Dataset entries
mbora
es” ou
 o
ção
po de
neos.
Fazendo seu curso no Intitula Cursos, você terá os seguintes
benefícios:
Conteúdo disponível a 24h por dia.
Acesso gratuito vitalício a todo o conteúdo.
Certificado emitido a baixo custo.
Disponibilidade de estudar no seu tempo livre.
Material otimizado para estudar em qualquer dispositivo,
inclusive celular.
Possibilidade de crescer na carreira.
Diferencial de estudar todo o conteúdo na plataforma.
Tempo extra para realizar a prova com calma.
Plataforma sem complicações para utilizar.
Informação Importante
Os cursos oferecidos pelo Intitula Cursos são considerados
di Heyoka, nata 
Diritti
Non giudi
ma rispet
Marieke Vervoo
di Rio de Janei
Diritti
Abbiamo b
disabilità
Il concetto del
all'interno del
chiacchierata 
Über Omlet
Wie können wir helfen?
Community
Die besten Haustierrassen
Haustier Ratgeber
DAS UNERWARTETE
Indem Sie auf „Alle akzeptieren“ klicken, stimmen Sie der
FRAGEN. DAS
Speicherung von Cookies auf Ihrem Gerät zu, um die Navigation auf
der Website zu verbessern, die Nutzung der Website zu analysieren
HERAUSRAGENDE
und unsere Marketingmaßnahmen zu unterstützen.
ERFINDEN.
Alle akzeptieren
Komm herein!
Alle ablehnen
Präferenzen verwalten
--
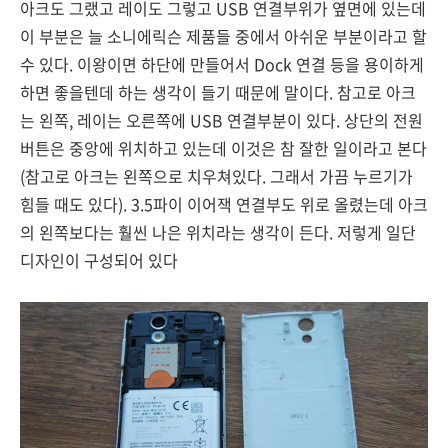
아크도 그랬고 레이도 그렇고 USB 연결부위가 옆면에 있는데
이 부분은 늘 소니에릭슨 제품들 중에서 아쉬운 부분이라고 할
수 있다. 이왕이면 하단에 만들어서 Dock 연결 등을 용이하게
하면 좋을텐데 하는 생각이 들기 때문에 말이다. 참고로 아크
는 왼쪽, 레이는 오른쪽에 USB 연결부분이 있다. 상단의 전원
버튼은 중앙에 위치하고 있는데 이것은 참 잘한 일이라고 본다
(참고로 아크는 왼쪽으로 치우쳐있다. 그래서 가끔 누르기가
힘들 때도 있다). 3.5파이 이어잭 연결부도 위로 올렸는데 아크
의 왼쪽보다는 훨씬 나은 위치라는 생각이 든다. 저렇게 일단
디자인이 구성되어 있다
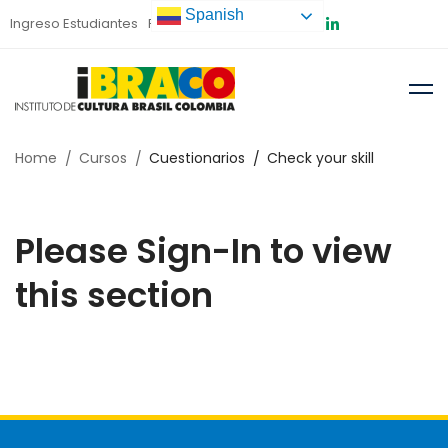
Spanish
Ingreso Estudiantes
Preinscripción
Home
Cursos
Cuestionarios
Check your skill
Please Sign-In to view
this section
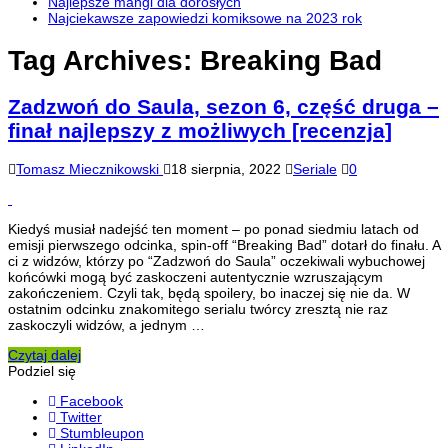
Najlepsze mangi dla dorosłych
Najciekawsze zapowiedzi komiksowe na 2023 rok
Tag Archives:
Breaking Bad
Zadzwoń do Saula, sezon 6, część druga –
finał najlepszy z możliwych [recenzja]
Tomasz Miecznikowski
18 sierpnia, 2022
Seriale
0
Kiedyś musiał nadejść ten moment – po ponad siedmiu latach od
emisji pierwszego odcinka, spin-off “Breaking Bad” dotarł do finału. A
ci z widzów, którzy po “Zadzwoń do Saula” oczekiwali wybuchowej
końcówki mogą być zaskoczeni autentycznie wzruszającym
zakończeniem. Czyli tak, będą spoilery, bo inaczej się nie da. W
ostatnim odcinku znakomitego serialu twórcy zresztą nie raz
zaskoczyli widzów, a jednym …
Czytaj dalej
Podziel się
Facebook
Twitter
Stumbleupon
==
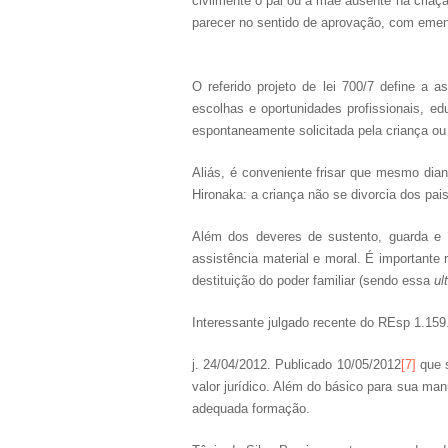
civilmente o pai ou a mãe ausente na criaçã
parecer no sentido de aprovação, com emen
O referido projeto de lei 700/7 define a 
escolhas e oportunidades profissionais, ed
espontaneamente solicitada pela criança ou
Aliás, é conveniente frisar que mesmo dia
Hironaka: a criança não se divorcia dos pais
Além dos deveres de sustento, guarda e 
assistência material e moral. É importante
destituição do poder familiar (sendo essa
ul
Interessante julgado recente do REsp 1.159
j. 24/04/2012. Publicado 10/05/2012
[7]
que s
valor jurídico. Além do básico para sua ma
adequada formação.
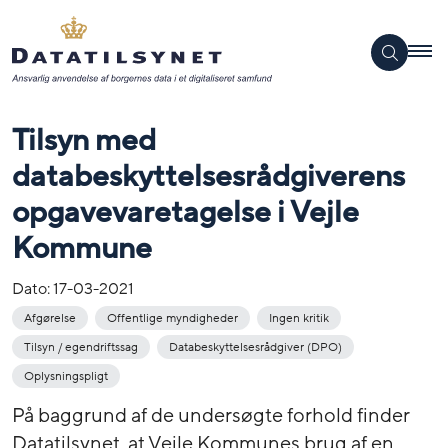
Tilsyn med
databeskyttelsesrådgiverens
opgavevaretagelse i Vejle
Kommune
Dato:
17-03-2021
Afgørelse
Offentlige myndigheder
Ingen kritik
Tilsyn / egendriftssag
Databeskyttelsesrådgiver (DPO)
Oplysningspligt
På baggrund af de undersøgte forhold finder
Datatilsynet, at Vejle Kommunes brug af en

**Exercise instructions**
Say how many lines above contain the string "Breaking". Answer with the number only.

**Finished exercise**
2